The move by Apria will intensify attention on the issue at the US Securities and Exchange Commission (SEC), which is grappling with the question of improving shareholder democracy. Earlier this spring, the agency launched a broad review to formulate possible changes in the proxy rules and regulations and their interpretations regarding procedures for the election of corporate directors. During this review, the agency will examine issues such as:
- shareholder proposals
- nomination processes
- elections of directors
- solicitation of proxies for director elections
- contests for corporate control
- disclosure and other requirements imposed on large shareholders and groups of shareholders.

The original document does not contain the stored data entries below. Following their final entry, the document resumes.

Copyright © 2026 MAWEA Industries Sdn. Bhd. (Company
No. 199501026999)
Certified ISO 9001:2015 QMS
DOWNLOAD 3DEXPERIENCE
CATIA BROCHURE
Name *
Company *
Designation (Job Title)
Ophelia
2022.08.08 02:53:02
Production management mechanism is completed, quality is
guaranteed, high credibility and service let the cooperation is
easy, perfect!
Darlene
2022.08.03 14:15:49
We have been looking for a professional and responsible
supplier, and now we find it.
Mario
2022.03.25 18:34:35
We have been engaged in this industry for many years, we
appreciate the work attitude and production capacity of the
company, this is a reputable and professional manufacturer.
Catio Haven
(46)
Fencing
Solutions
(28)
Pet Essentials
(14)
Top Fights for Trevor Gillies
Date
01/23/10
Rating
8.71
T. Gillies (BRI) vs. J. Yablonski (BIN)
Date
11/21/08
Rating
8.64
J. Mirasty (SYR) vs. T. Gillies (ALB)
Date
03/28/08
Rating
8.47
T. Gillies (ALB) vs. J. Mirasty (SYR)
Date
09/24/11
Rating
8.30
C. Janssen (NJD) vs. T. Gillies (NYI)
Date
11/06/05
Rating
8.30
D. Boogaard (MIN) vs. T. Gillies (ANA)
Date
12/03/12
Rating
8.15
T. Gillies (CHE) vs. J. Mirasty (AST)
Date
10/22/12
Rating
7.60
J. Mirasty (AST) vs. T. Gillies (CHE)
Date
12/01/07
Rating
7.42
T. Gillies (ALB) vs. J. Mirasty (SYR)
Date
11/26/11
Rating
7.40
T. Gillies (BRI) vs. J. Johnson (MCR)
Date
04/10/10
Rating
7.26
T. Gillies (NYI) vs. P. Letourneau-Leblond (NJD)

Further, the SEC will consult with all interested parties, including representatives of pension funds, shareholder advocacy groups, and representatives from the business and legal communities and requested that recommendations be provided by July 15. The outcome of the review will not affect the current proxy voting season.
The recent round of actions arose after a proposal e arlier this year by the American Federation of State, County and Municipal Employees’ (AFSCME) pension plan calling for Citigroup to permit shareholders or groups of shareholders holding 3% or more of the company’s stock to nominate candidates for director in the company’s proxy material (SeePension Funds Urge SEC Action on Proxy-Access Issue). However, after review of a request from Citigroup, the SEC’s Division of Corporate Finance determined that existing Rule 14a-8 under the Securities Exchange Act of 1934 did not require Citigroup to include AFSCME’s proposal in its proxy materials.
Under the current rules, only candidates that are nominated by an incumbent board of directors are included on the ballots that companies distribute to their shareholders. If shareholders want to nominate a candidate, companies are not required to mention the candidate or to include that candidate’s name on the ballot. If a shareholders’ candidate wants support, they must bear the expense of printing, distributing and collecting their own ballots, as well as their own campaign material.
AFSCME had argued that such measures amount to spending large sums of money in what is essentially a proxy contest, action normally only required during hostile-takeover bids. However, Apria’s action marks the first time that a publicly held US company has made such a move to enhance shareholders’ direct involvement in board selection.
Unions and public pension funds strongly favor making it easier and cheaper for shareholders to add their own candidates to official board slates. Business groups are expected to oppose such a change as unwieldy, though few have filed comments so far.